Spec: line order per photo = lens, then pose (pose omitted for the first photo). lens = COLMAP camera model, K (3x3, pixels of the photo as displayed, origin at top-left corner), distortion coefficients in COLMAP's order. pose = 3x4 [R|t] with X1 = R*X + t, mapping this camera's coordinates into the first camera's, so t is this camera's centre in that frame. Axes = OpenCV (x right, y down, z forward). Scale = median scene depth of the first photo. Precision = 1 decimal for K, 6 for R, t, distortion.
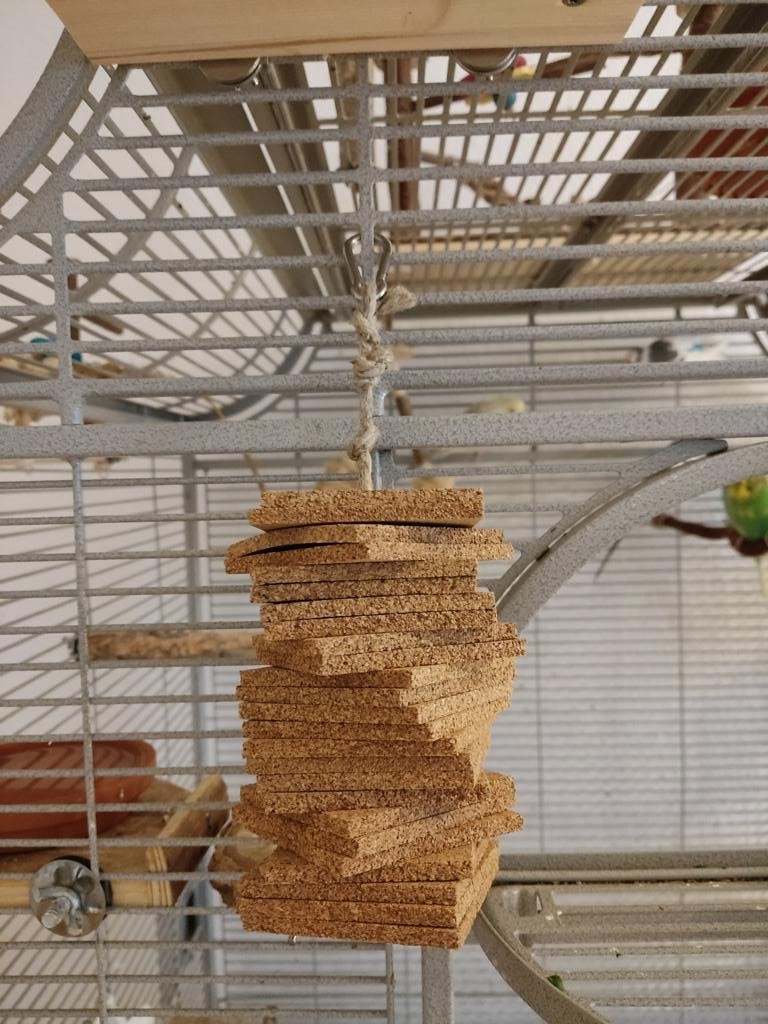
lens RADIAL K [[772.6, 0, 382.6], [0, 772.6, 504.5], [0, 0, 1]] dist [0.004298, -0.003739]
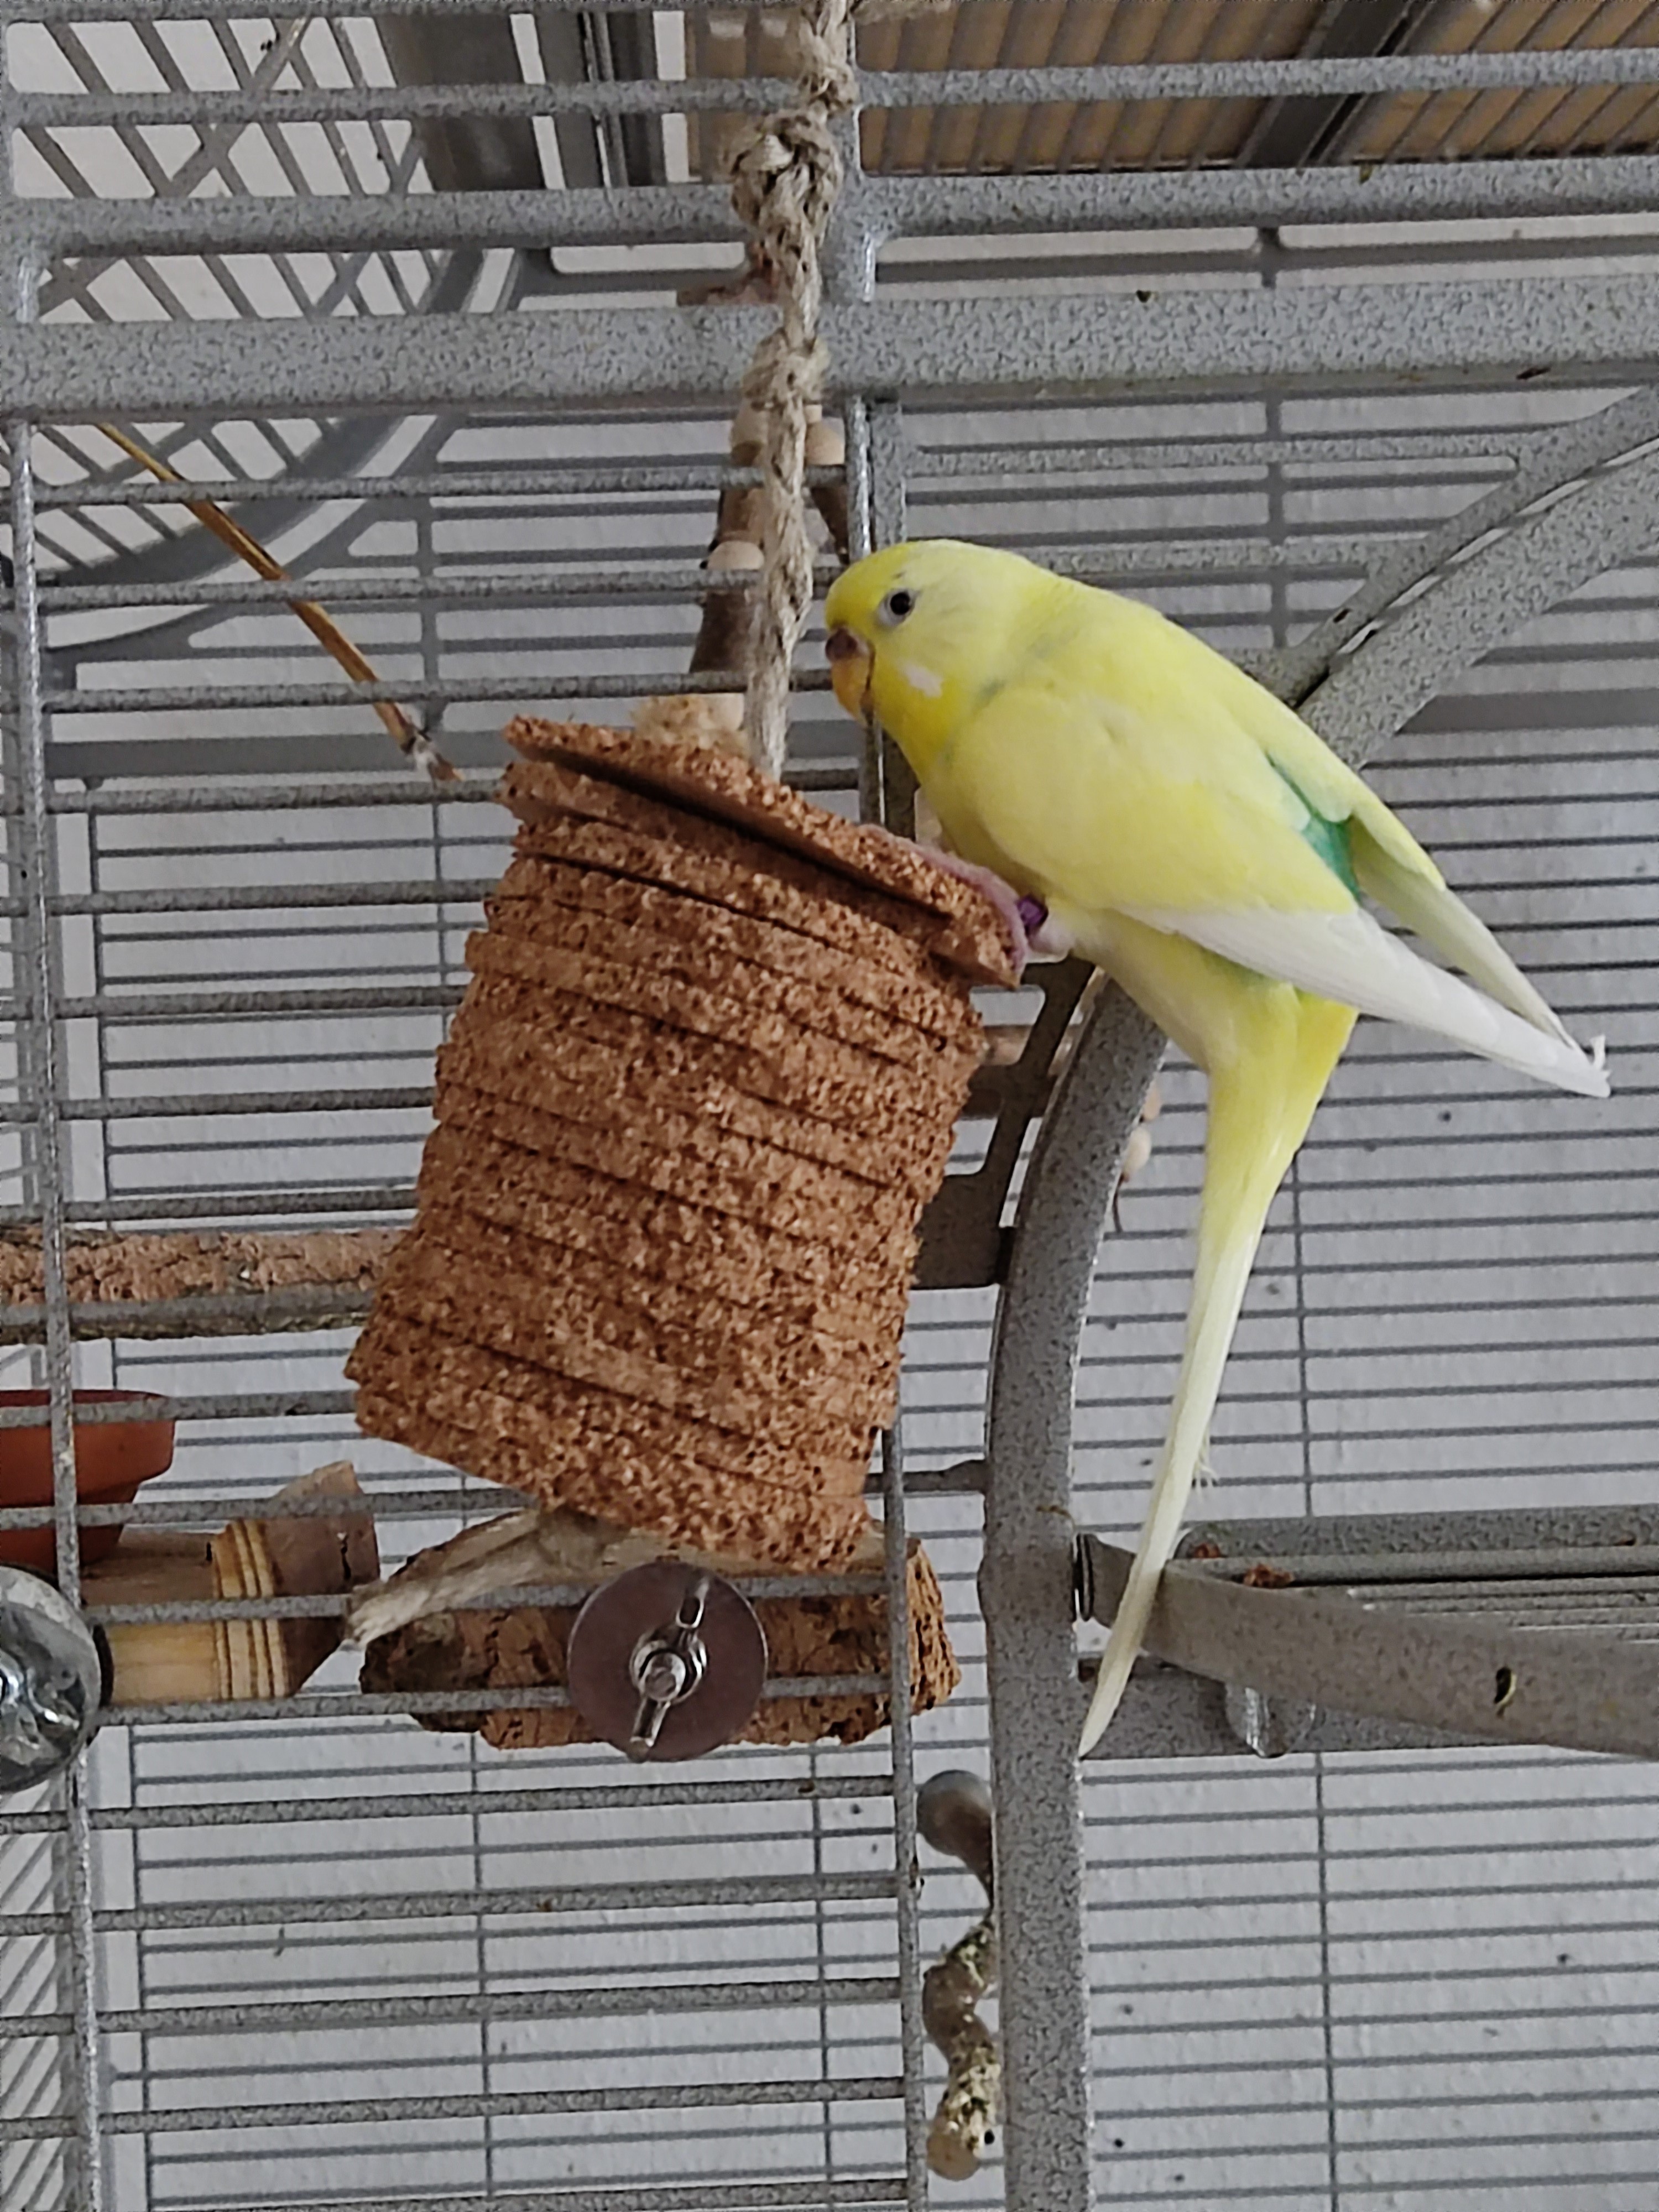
lens RADIAL K [[3276.7, 0, 829.1], [0, 3276.7, 1104.9], [0, 0, 1]] dist [0.032211, 0.000000]
pose [[0.998405, -0.009325, 0.055689, -0.105899], [0.010140, 0.999845, -0.014381, 0.272249], [-0.055546, 0.014923, 0.998345, -0.517531]]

+++

PROBLEM DESCRIPTION
Please retype the listing above word for word, skipping each picture.

YOUR RESPONSE
Spec: line order per photo = lens, then pose (pose omitted for the first photo). lens = COLMAP camera model, K (3x3, pixels of the photo as displayed, origin at top-left corner), distortion coefficients in COLMAP's order. pose = 3x4 [R|t] with X1 = R*X + t, mapping this camera's coordinates into the first camera's, so t is this camera's centre in that frame. Axes = OpenCV (x right, y down, z forward). Scale = median scene depth of the first photo. Precision = 1 decimal for K, 6 for R, t, distortion.
lens RADIAL K [[772.6, 0, 382.6], [0, 772.6, 504.5], [0, 0, 1]] dist [0.004298, -0.003739]
lens RADIAL K [[3276.7, 0, 829.1], [0, 3276.7, 1104.9], [0, 0, 1]] dist [0.032211, 0.000000]
pose [[0.998405, -0.009325, 0.055689, -0.105899], [0.010140, 0.999845, -0.014381, 0.272249], [-0.055546, 0.014923, 0.998345, -0.517531]]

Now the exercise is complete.